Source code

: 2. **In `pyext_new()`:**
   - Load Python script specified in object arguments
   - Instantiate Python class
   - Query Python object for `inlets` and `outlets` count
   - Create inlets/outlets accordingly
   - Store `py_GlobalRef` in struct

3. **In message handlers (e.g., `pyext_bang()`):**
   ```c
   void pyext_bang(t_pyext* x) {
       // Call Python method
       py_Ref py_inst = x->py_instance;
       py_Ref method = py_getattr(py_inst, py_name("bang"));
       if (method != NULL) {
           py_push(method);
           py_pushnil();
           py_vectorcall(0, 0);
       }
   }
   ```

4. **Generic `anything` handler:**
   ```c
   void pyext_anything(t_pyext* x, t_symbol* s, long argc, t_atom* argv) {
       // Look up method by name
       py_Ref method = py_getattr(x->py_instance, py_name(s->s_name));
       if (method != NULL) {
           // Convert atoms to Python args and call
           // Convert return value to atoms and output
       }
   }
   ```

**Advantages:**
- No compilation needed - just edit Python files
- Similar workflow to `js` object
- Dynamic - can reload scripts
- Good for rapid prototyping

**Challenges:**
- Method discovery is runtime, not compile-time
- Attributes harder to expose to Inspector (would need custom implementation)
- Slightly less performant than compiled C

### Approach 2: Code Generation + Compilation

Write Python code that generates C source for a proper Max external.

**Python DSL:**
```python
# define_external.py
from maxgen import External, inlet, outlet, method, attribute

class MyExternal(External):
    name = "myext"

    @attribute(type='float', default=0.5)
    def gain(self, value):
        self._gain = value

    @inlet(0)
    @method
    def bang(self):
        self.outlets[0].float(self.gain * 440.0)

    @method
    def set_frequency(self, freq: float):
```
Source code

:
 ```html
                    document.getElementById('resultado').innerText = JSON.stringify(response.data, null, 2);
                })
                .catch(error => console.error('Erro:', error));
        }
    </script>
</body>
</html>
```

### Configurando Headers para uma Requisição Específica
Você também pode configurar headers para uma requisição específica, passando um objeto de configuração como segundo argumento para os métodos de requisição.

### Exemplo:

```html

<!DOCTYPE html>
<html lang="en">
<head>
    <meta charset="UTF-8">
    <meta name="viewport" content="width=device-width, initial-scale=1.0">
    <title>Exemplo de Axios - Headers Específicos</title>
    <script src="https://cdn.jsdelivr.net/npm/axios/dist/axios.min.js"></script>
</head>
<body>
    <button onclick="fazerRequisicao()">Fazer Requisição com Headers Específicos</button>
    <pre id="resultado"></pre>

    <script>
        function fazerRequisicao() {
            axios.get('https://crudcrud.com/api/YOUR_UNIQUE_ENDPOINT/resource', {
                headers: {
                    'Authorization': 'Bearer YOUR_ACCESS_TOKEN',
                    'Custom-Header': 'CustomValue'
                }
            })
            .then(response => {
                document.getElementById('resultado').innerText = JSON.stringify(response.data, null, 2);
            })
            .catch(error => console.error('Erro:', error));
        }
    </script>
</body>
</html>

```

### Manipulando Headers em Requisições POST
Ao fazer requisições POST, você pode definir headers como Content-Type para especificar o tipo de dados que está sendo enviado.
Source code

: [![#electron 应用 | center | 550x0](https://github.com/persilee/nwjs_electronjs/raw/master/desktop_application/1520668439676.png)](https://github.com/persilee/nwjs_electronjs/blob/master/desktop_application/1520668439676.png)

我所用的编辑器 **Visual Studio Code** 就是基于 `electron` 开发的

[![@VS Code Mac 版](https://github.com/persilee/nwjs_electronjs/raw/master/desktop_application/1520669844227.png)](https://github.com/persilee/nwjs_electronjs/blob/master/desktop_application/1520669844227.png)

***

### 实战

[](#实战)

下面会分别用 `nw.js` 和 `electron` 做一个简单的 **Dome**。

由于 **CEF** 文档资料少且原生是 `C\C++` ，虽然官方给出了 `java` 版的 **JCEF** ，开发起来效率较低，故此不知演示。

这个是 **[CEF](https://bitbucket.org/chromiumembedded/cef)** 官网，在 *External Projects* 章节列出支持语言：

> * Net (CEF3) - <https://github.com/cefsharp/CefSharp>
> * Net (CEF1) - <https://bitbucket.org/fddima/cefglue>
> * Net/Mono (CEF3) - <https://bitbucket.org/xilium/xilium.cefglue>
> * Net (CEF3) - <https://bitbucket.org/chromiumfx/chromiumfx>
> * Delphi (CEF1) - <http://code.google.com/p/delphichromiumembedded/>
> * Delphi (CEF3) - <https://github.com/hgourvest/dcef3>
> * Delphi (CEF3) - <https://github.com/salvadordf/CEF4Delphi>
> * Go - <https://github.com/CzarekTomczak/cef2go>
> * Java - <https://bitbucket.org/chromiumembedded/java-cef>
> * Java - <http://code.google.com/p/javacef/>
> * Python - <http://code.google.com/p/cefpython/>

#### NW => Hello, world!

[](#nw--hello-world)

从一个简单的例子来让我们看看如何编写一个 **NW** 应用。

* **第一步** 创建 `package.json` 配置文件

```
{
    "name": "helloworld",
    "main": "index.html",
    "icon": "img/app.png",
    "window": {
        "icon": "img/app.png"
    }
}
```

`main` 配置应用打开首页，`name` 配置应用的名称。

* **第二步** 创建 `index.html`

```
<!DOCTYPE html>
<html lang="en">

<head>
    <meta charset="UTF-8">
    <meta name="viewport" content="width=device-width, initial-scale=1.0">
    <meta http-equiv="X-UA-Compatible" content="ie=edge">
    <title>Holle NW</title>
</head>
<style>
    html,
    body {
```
----
Print the data word for word.

## FINISHED EXERCISE
Source code

: 2. **In `pyext_new()`:**
   - Load Python script specified in object arguments
   - Instantiate Python class
   - Query Python object for `inlets` and `outlets` count
   - Create inlets/outlets accordingly
   - Store `py_GlobalRef` in struct

3. **In message handlers (e.g., `pyext_bang()`):**
   ```c
   void pyext_bang(t_pyext* x) {
       // Call Python method
       py_Ref py_inst = x->py_instance;
       py_Ref method = py_getattr(py_inst, py_name("bang"));
       if (method != NULL) {
           py_push(method);
           py_pushnil();
           py_vectorcall(0, 0);
       }
   }
   ```

4. **Generic `anything` handler:**
   ```c
   void pyext_anything(t_pyext* x, t_symbol* s, long argc, t_atom* argv) {
       // Look up method by name
       py_Ref method = py_getattr(x->py_instance, py_name(s->s_name));
       if (method != NULL) {
           // Convert atoms to Python args and call
           // Convert return value to atoms and output
       }
   }
   ```

**Advantages:**
- No compilation needed - just edit Python files
- Similar workflow to `js` object
- Dynamic - can reload scripts
- Good for rapid prototyping

**Challenges:**
- Method discovery is runtime, not compile-time
- Attributes harder to expose to Inspector (would need custom implementation)
- Slightly less performant than compiled C

### Approach 2: Code Generation + Compilation

Write Python code that generates C source for a proper Max external.

**Python DSL:**
```python
# define_external.py
from maxgen import External, inlet, outlet, method, attribute

class MyExternal(External):
    name = "myext"

    @attribute(type='float', default=0.5)
    def gain(self, value):
        self._gain = value

    @inlet(0)
    @method
    def bang(self):
        self.outlets[0].float(self.gain * 440.0)

    @method
    def set_frequency(self, freq: float):
```
Source code

:
 ```html
                    document.getElementById('resultado').innerText = JSON.stringify(response.data, null, 2);
                })
                .catch(error => console.error('Erro:', error));
        }
    </script>
</body>
</html>
```

### Configurando Headers para uma Requisição Específica
Você também pode configurar headers para uma requisição específica, passando um objeto de configuração como segundo argumento para os métodos de requisição.

### Exemplo:

```html

<!DOCTYPE html>
<html lang="en">
<head>
    <meta charset="UTF-8">
    <meta name="viewport" content="width=device-width, initial-scale=1.0">
    <title>Exemplo de Axios - Headers Específicos</title>
    <script src="https://cdn.jsdelivr.net/npm/axios/dist/axios.min.js"></script>
</head>
<body>
    <button onclick="fazerRequisicao()">Fazer Requisição com Headers Específicos</button>
    <pre id="resultado"></pre>

    <script>
        function fazerRequisicao() {
            axios.get('https://crudcrud.com/api/YOUR_UNIQUE_ENDPOINT/resource', {
                headers: {
                    'Authorization': 'Bearer YOUR_ACCESS_TOKEN',
                    'Custom-Header': 'CustomValue'
                }
            })
            .then(response => {
                document.getElementById('resultado').innerText = JSON.stringify(response.data, null, 2);
            })
            .catch(error => console.error('Erro:', error));
        }
    </script>
</body>
</html>

```

### Manipulando Headers em Requisições POST
Ao fazer requisições POST, você pode definir headers como Content-Type para especificar o tipo de dados que está sendo enviado.
Source code

: [![#electron 应用 | center | 550x0](https://github.com/persilee/nwjs_electronjs/raw/master/desktop_application/1520668439676.png)](https://github.com/persilee/nwjs_electronjs/blob/master/desktop_application/1520668439676.png)

我所用的编辑器 **Visual Studio Code** 就是基于 `electron` 开发的

[![@VS Code Mac 版](https://github.com/persilee/nwjs_electronjs/raw/master/desktop_application/1520669844227.png)](https://github.com/persilee/nwjs_electronjs/blob/master/desktop_application/1520669844227.png)

***

### 实战

[](#实战)

下面会分别用 `nw.js` 和 `electron` 做一个简单的 **Dome**。

由于 **CEF** 文档资料少且原生是 `C\C++` ，虽然官方给出了 `java` 版的 **JCEF** ，开发起来效率较低，故此不知演示。

这个是 **[CEF](https://bitbucket.org/chromiumembedded/cef)** 官网，在 *External Projects* 章节列出支持语言：

> * Net (CEF3) - <https://github.com/cefsharp/CefSharp>
> * Net (CEF1) - <https://bitbucket.org/fddima/cefglue>
> * Net/Mono (CEF3) - <https://bitbucket.org/xilium/xilium.cefglue>
> * Net (CEF3) - <https://bitbucket.org/chromiumfx/chromiumfx>
> * Delphi (CEF1) - <http://code.google.com/p/delphichromiumembedded/>
> * Delphi (CEF3) - <https://github.com/hgourvest/dcef3>
> * Delphi (CEF3) - <https://github.com/salvadordf/CEF4Delphi>
> * Go - <https://github.com/CzarekTomczak/cef2go>
> * Java - <https://bitbucket.org/chromiumembedded/java-cef>
> * Java - <http://code.google.com/p/javacef/>
> * Python - <http://code.google.com/p/cefpython/>

#### NW => Hello, world!

[](#nw--hello-world)

从一个简单的例子来让我们看看如何编写一个 **NW** 应用。

* **第一步** 创建 `package.json` 配置文件

```
{
    "name": "helloworld",
    "main": "index.html",
    "icon": "img/app.png",
    "window": {
        "icon": "img/app.png"
    }
}
```

`main` 配置应用打开首页，`name` 配置应用的名称。

* **第二步** 创建 `index.html`

```
<!DOCTYPE html>
<html lang="en">

<head>
    <meta charset="UTF-8">
    <meta name="viewport" content="width=device-width, initial-scale=1.0">
    <meta http-equiv="X-UA-Compatible" content="ie=edge">
    <title>Holle NW</title>
</head>
<style>
    html,
    body {
```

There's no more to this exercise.